Can AWS API Gateway cache invalidate specific entries based on the response content?

I have used AWS API Gateway with the endpoint as a lambda function. I have enabled the cache functionality provided by API Gateway, to reduce both response time & the number of calls forwarded to my lambda function.
The lambda function queries another data store to return data. If data is not found, an asynchronous call is made to update the data store and "data not found" is returned to the caller. Now the API Gateway is even caching this result, which we do not want to happen. This results in the cache always returning "data not found" for its lifetime (1 hr TTL), even though data is updated asynchronously in the data store.
I'm aware of the request header (Cache-Control: max-age=0) which can invalidate cache and get response directly from Lambda, as mentioned in this documentation page.
But this will not be useful because the caller is unaware whether data is present in data store or not and hence cannot selectively send such request header.
So, my 2 questions are:
Does the API Gateway caches other HTTP response as well, like 404 (apart from 200)?
Is it possible to tell the API Gateway not to cache specific responses?
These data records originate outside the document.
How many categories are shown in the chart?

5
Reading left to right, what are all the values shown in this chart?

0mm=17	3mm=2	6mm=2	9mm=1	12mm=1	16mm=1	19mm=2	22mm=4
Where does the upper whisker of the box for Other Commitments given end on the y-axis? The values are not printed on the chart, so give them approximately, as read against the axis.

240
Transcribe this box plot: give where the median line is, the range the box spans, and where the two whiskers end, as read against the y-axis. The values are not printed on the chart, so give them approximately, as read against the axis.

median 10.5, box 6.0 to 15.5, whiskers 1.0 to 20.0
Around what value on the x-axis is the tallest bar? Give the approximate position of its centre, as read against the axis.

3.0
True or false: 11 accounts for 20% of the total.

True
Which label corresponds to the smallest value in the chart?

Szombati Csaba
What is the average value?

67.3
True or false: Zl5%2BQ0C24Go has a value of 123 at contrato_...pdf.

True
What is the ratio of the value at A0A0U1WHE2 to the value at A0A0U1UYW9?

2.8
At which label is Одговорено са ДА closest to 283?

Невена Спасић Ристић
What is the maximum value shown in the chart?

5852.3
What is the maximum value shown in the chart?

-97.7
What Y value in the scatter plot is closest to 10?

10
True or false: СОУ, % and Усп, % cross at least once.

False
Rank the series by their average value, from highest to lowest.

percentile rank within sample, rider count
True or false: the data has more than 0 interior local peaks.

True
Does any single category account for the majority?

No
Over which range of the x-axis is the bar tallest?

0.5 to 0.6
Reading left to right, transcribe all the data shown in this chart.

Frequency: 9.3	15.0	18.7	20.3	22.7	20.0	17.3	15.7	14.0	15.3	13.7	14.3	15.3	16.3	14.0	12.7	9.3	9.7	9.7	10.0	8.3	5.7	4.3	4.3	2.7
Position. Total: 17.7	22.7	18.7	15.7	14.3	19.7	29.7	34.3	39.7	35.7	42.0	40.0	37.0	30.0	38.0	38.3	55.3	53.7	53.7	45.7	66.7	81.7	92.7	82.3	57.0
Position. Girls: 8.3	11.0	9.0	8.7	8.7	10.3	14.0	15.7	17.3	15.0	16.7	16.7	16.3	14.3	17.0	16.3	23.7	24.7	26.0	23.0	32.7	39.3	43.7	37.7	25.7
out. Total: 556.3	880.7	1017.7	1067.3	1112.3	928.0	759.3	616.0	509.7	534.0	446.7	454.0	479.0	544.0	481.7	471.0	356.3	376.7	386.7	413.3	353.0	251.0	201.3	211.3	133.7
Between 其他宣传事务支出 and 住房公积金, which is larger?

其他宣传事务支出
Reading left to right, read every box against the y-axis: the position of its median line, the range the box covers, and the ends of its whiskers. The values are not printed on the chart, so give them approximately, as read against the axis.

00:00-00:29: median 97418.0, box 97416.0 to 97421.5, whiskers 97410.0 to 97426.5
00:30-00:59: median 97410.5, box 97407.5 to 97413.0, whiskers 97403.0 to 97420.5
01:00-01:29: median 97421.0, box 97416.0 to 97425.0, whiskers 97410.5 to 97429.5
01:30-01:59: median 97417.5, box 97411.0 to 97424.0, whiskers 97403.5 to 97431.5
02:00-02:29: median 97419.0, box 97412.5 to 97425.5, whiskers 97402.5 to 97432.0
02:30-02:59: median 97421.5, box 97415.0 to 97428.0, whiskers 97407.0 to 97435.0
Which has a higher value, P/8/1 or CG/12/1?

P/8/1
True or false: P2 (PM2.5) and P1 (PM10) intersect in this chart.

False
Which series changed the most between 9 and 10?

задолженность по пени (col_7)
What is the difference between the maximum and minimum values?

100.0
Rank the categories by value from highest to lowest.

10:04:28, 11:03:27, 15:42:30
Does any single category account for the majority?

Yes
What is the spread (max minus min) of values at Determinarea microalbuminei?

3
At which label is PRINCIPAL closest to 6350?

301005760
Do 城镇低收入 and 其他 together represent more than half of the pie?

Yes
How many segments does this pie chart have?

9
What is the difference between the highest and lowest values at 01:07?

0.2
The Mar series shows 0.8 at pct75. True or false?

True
As you observed, API Gateway caches the result of your endpoint regardless of the status code.
No, not at this time. I can bounce the idea to see if this is something we can support in the future.
Even if API Gateway conditionally did not cache the 404, the caller would need to call the endpoint again anyway, so why not return the result synchronously? This pattern is how most cached APIs that I'm aware of behave and would allow your API to work with what API Gateway offers today.